Is that a banana (sticker) in your pocket…?
I peeled this little sticker off of a banana and stuck it onto my wallet a couple weeks ago. I was happy to see it.
Whoever designed Chiquita’s “happy face” took advantage of the product’s naturally curved shape to make it look like a smile.
“Maybe it’s time to revisit this topic,” I thought to myself.
I’ve got a lot on my mind, however. Maybe too much. Clearly, I needed to spend some time researching whether there were any other brands making their products smile in this way. The sticker on my wallet was a reminder that eventually paid off.
I found three examples that share some interesting characteristics. All three include a photo (or a realistic illustration) of a smile-resembling food product.
In each case, the designers rely partly on their products’ curved shape, but also on a tagline claiming “happiness” as a product benefit.
Chiquita Bananas, Kraft Macaroni and Cheese, and Herta Frankfurters. These are three food brands whose products smile at us of late.
1. Chiquita’s “Just Smile!” campaign
Armando Testa created the television commercials for Chiquita’s 2015 “Just Smile” campaign.
Chiquita expanded on their smiling banana mouth by adding two stickers for the eyes.
When reproduced on tiny banana stickers, of course, these labels within the label become very small indeed.
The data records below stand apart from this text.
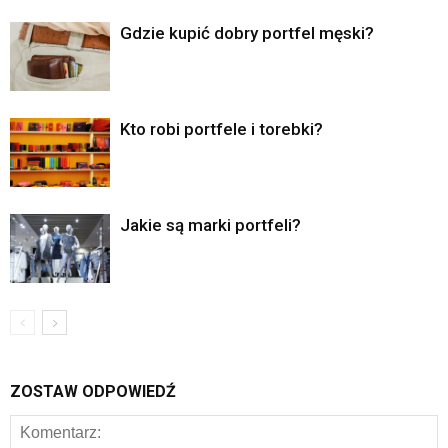
Gdzie kupić dobry portfel męski?
Kto robi portfele i torebki?
Jakie są marki portfeli?
ZOSTAW ODPOWIEDŹ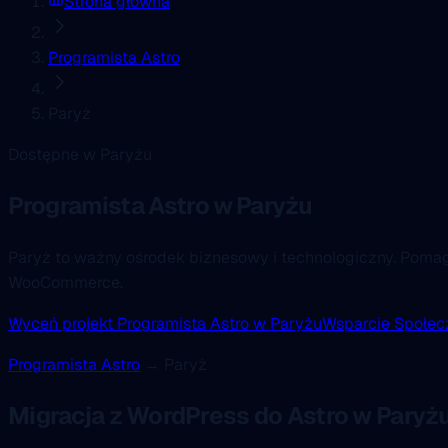
Strona główna
Programista Astro
Paryż
Dostępne w Paryżu
Programista Astro
w Paryżu
Paryż to ważny ośrodek biznesowy i technologiczny. Poma
WooCommerce.
Wyceń projekt Programista Astro w Paryżu
Wsparcie Społec
Programista Astro
→ Paryż
Migracja z WordPress do Astro w Paryż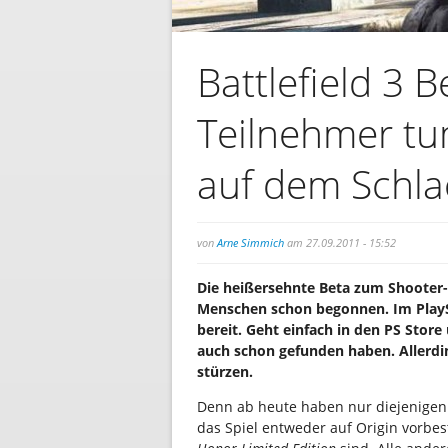
Battlefield 3 B
Teilnehmer tu
auf dem Schla
von
Arne Simmich
am 27.09.2011 - 15:52
Die heißersehnte Beta zum Shooter
Menschen schon begonnen. Im PlayS
bereit. Geht einfach in den PS Store 
auch schon gefunden haben. Allerd
stürzen.
Denn ab heute haben nur diejenigen
das Spiel entweder auf Origin vorbes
Whose design was the banana happy face? I’m not sure. Maybe it was designed “in-house.”
In the nineties they tried to revive the original character in America and at that time I made some alterations to the old design to make it more “contemporary.” I suppose that for that reason they put my name as the creator. I also redesigned the logo character in England but it wasn’t a big deal. It is a gross exaggeration to describe me as the “creator”.
2. Kraft’s “You know you love it” campaign
Landor realized that by bringing these equities to life on-pack and creating a distinct, ownable graphic lockup between Kraft and Macaroni & Cheese, we could strengthen the brand, allowing it to contend more effectively with private label brands and other competitors.
Focusing on the Kraft-owned equities of happiness, smiles, and joy, and aware of the importance of the Kraft name on the label, we created the new Kraft Macaroni & Cheese logo. A bright blue circle strengthens Kraft’s claims on its core colors and a circular holding shape was introduced to lock up the logo—all supported by a noodle-smile.
Sometimes they’ve used the macaroni smile as a logo all by itself, without a tagline.
Kraft called it “The Smiling Noodle” in various trademark filings. The trademark office did not approve it at first. Initially they sought a disclaimer from Kraft, for this part of the logo. In other words, the smiling noodle part of design would not be protected.
Kraft’s lawyers argued that…
The Smiling Noodle… is inherently distinctive because it is not an illustration of the goods, but rather a whimsical use of a single noodle shown in the upturned position to represent a smile.
… The Smiling Noodle is a suggestive logo design intended to capture and convey the spirit of the product, in this case, happiness, when consumed.
In 2012, the trademark office approved the “Smiling Noodle” as a registered trademark, in its own right.
3. The “Herta Makes a Meal Happy” campaign
…making the product an icon for happy mealtimes by literally making it smile!
Herta’s hot dog smile also includes ketchup punctuation marks at the corners of the ‘mouth’. (To my eyes these serve a similar anatomical role to the arrowhead in Amazon’s smiling logo.)
While the smiling frankfurter appears on Herta’s packaging without other facial features, their website features a happy face with additional features.
Here, as with the other two brands, “happiness” is the core product claim.